With news last week that allergies in children have more than doubled in a generation, we meet Emma Amoscato who decided to investigate herself after both of her children were diagnosed with chronic multiple allergies. Emma ended up writing a guide that’s now been endorsed by Allergy UK.
She’s joined by paediatric allergist Adam Fox to reveal the truth about allergies and what to do if you’re worried about your children.
Emma's advice to other parents
1. Trust your instincts: You know your child better than anyone, so don't allow your concerns to be fobbed off. If you think something is wrong, make sure you get your point across. Do your own research and ask lots of questions. You should never feel awkward about raising concerns and giving your opinion to doctors."
2. Be prepared:"Always plan ahead and read ingredients. You must learn to use an adrenaline injector before you're put in a situation where you have to and carry it with you at all times."
3. Communication is key: "Talk to caregivers and schools about how to keep your child safe and included. Help your child talk about their allergies too.

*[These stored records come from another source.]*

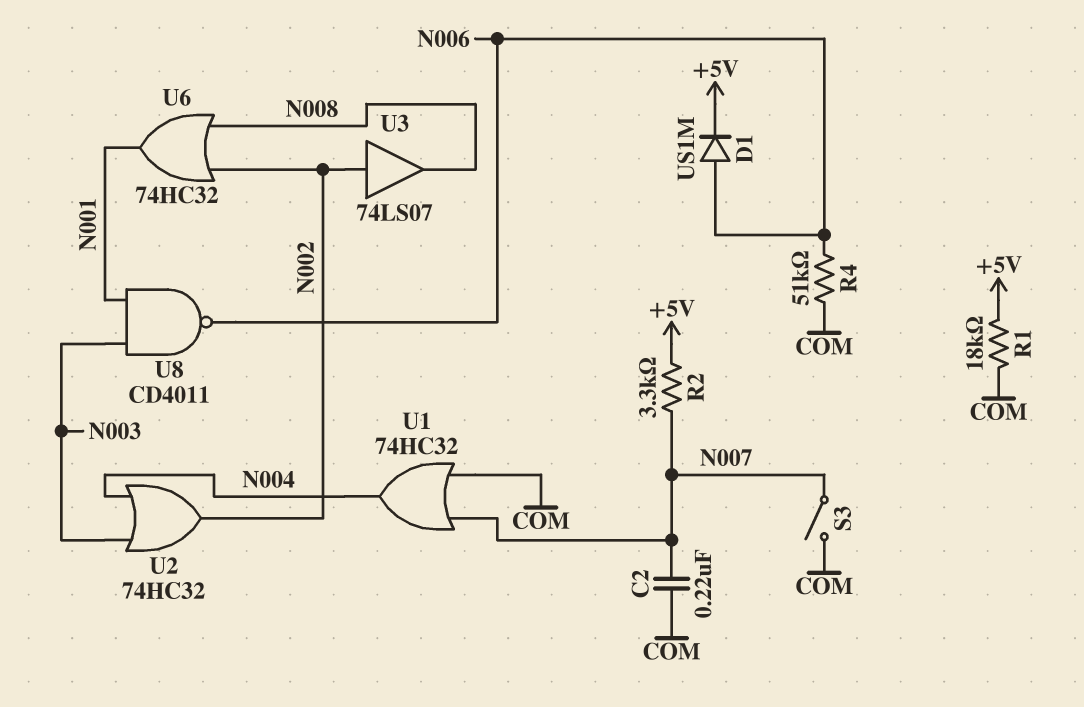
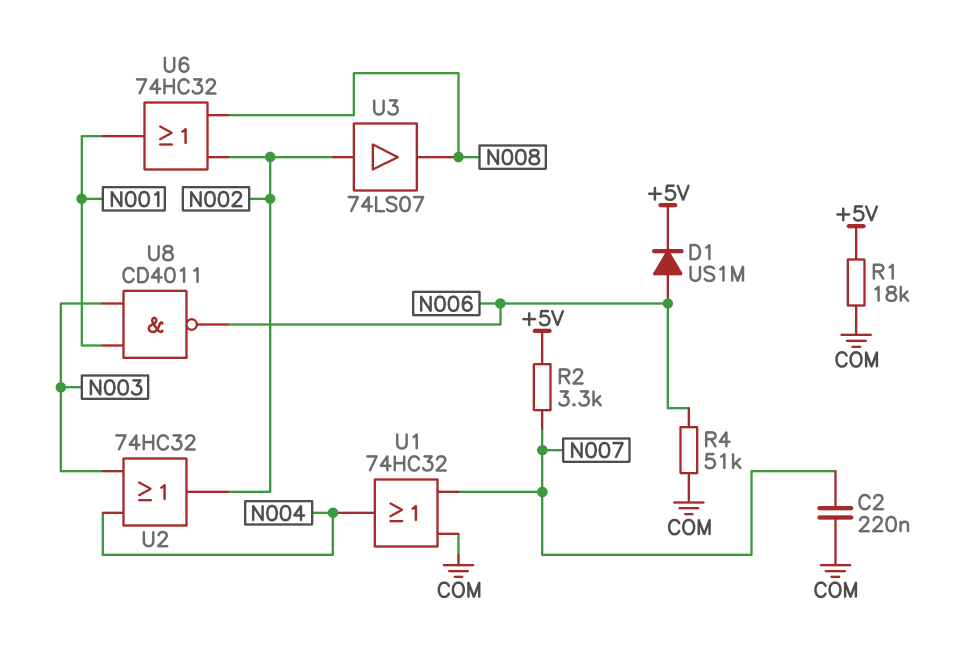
S3: switch (COM, N007) -> none

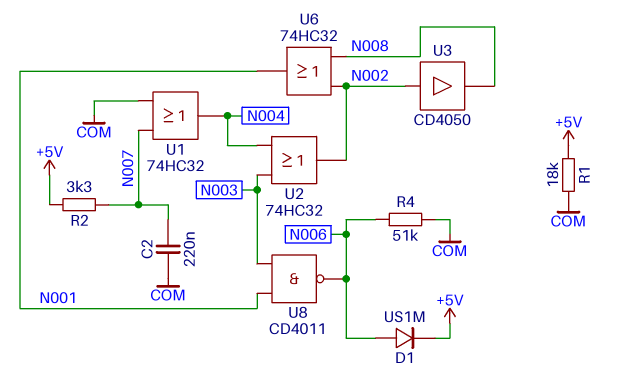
U3: buffer 74LS07 (in N002, out N008) -> buffer CD4050 (in N002, out N008)

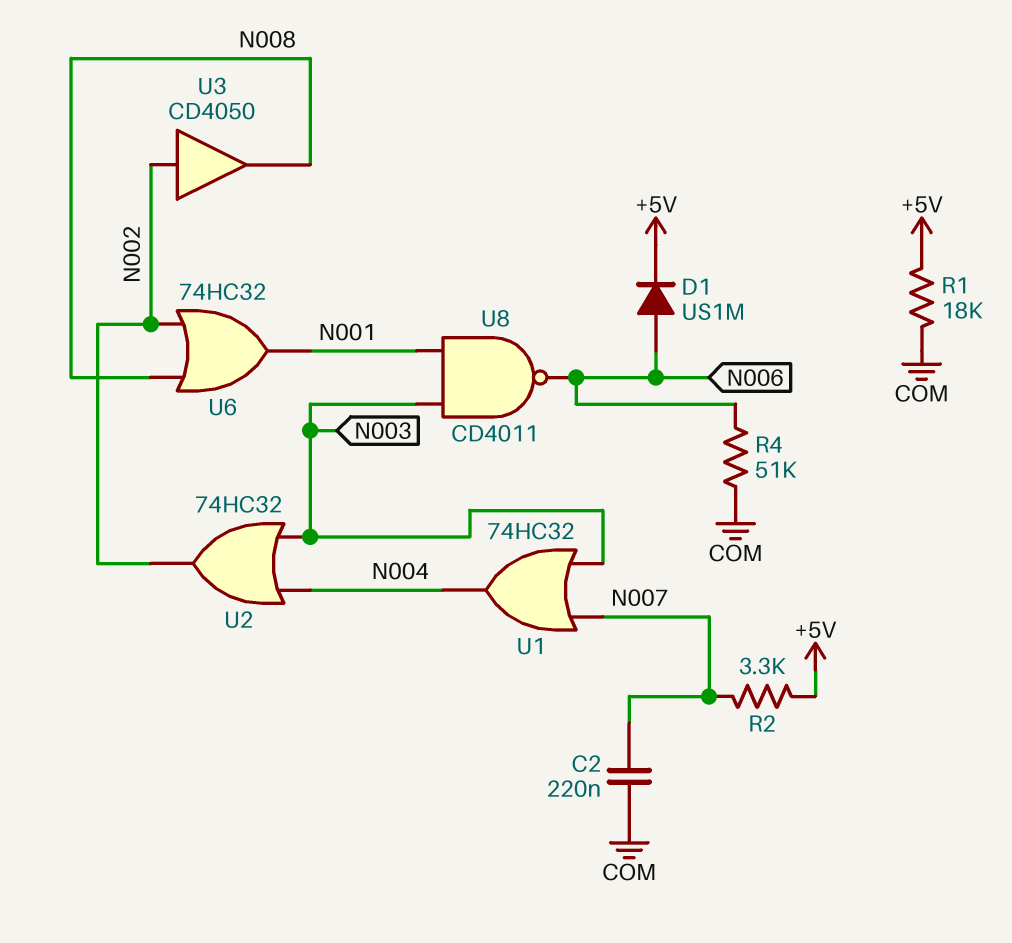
U1: OR 74HC32 (in COM, in N007, out N004) -> OR 74HC32 (in N003, in N007, out N004)

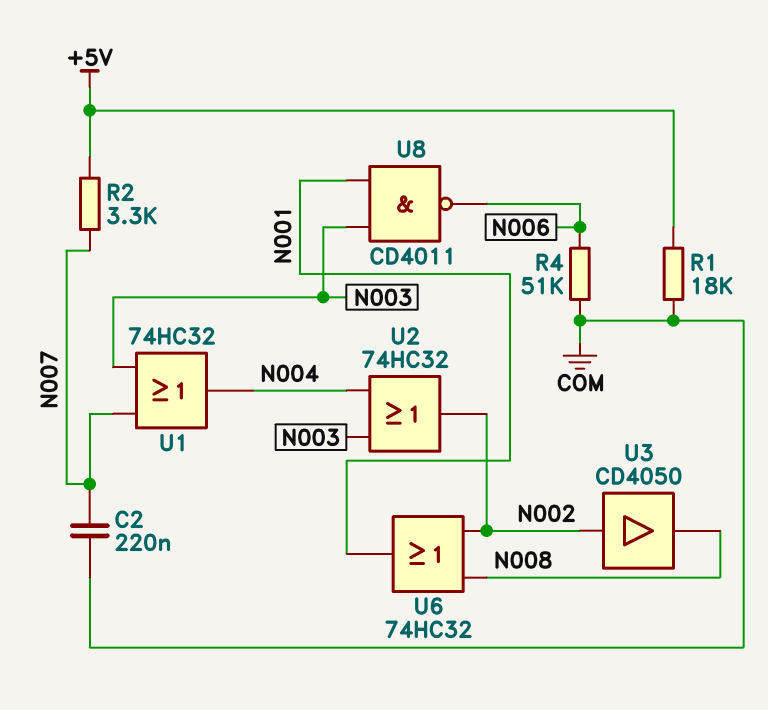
D1: diode US1M (A N006, K +5V) -> none

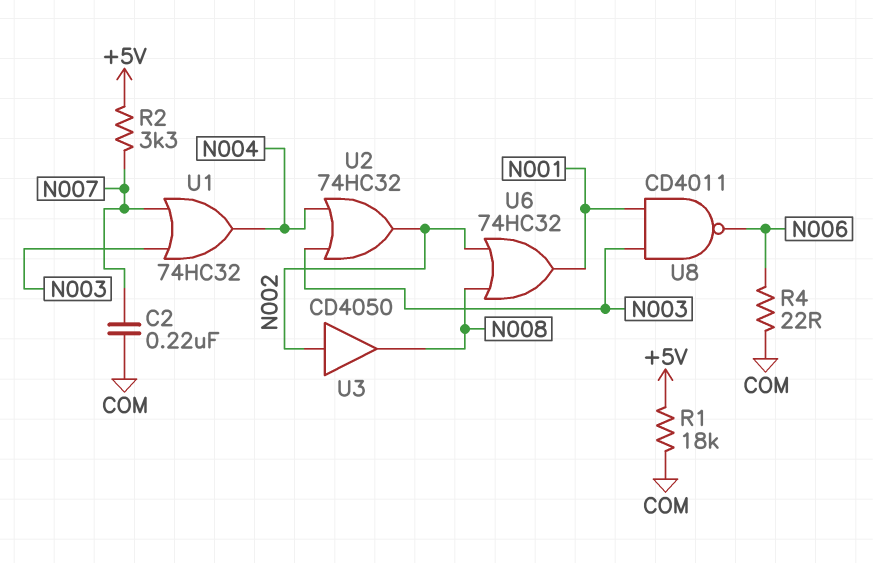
R4: 51k (COM, N006) -> 22 (COM, N006)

There are no stupid questions when it comes to the health and wellbeing of your child. It is an overwhelming subject and it will take you some time to process all the information."
4. You're not alone, talk to others: "Try to find support from other people online. Parents will be on forums online or in a support group. They will help you feel less anxious or alone."
5. It gets easier: "A new diagnosis can be overwhelming. Allergies may mean you have to do things differently but they don't need to limit your family's life and you will find a way that will work for your family."